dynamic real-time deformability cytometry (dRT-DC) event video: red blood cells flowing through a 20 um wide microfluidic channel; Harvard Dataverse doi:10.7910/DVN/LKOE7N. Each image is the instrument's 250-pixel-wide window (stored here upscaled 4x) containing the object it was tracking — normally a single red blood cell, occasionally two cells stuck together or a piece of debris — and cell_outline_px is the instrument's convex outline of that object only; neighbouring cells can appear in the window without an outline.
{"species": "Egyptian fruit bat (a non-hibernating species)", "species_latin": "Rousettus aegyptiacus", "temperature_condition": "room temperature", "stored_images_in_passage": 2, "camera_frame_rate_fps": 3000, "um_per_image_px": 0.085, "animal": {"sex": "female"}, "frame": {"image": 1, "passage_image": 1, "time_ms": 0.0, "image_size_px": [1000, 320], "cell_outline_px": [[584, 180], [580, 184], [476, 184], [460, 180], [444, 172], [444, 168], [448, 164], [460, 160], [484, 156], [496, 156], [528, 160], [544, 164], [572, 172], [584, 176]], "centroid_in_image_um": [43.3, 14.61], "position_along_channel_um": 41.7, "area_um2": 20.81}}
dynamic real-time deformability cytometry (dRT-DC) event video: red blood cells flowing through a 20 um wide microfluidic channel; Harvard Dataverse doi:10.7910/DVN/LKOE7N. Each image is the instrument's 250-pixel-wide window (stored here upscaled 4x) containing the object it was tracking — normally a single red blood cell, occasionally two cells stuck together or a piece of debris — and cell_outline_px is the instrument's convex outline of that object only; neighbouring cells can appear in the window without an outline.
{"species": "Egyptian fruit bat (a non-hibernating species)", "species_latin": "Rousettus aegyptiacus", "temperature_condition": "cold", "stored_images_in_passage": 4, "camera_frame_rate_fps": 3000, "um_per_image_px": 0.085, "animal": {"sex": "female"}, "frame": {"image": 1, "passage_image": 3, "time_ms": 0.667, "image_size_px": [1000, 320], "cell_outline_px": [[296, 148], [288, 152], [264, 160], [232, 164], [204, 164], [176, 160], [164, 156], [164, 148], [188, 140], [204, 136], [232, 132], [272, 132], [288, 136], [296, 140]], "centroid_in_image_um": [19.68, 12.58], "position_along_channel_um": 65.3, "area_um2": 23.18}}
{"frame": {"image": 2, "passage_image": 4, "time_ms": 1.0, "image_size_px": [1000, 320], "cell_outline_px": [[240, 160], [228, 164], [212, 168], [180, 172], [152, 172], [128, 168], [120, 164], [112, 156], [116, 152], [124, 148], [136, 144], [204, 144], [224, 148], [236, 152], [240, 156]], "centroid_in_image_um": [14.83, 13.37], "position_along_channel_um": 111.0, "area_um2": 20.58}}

• **Task description**: What do the records say? Quote them all exactly.

• **Exercise response**:
dynamic real-time deformability cytometry (dRT-DC) event video: red blood cells flowing through a 20 um wide microfluidic channel; Harvard Dataverse doi:10.7910/DVN/LKOE7N. Each image is the instrument's 250-pixel-wide window (stored here upscaled 4x) containing the object it was tracking — normally a single red blood cell, occasionally two cells stuck together or a piece of debris — and cell_outline_px is the instrument's convex outline of that object only; neighbouring cells can appear in the window without an outline.
{"species": "Egyptian fruit bat (a non-hibernating species)", "species_latin": "Rousettus aegyptiacus", "temperature_condition": "room temperature", "stored_images_in_passage": 2, "camera_frame_rate_fps": 3000, "um_per_image_px": 0.085, "animal": {"sex": "female"}, "frame": {"image": 1, "passage_image": 1, "time_ms": 0.0, "image_size_px": [1000, 320], "cell_outline_px": [[584, 180], [580, 184], [476, 184], [460, 180], [444, 172], [444, 168], [448, 164], [460, 160], [484, 156], [496, 156], [528, 160], [544, 164], [572, 172], [584, 176]], "centroid_in_image_um": [43.3, 14.61], "position_along_channel_um": 41.7, "area_um2": 20.81}}
dynamic real-time deformability cytometry (dRT-DC) event video: red blood cells flowing through a 20 um wide microfluidic channel; Harvard Dataverse doi:10.7910/DVN/LKOE7N. Each image is the instrument's 250-pixel-wide window (stored here upscaled 4x) containing the object it was tracking — normally a single red blood cell, occasionally two cells stuck together or a piece of debris — and cell_outline_px is the instrument's convex outline of that object only; neighbouring cells can appear in the window without an outline.
{"species": "Egyptian fruit bat (a non-hibernating species)", "species_latin": "Rousettus aegyptiacus", "temperature_condition": "cold", "stored_images_in_passage": 4, "camera_frame_rate_fps": 3000, "um_per_image_px": 0.085, "animal": {"sex": "female"}, "frame": {"image": 1, "passage_image": 3, "time_ms": 0.667, "image_size_px": [1000, 320], "cell_outline_px": [[296, 148], [288, 152], [264, 160], [232, 164], [204, 164], [176, 160], [164, 156], [164, 148], [188, 140], [204, 136], [232, 132], [272, 132], [288, 136], [296, 140]], "centroid_in_image_um": [19.68, 12.58], "position_along_channel_um": 65.3, "area_um2": 23.18}}
{"frame": {"image": 2, "passage_image": 4, "time_ms": 1.0, "image_size_px": [1000, 320], "cell_outline_px": [[240, 160], [228, 164], [212, 168], [180, 172], [152, 172], [128, 168], [120, 164], [112, 156], [116, 152], [124, 148], [136, 144], [204, 144], [224, 148], [236, 152], [240, 156]], "centroid_in_image_um": [14.83, 13.37], "position_along_channel_um": 111.0, "area_um2": 20.58}}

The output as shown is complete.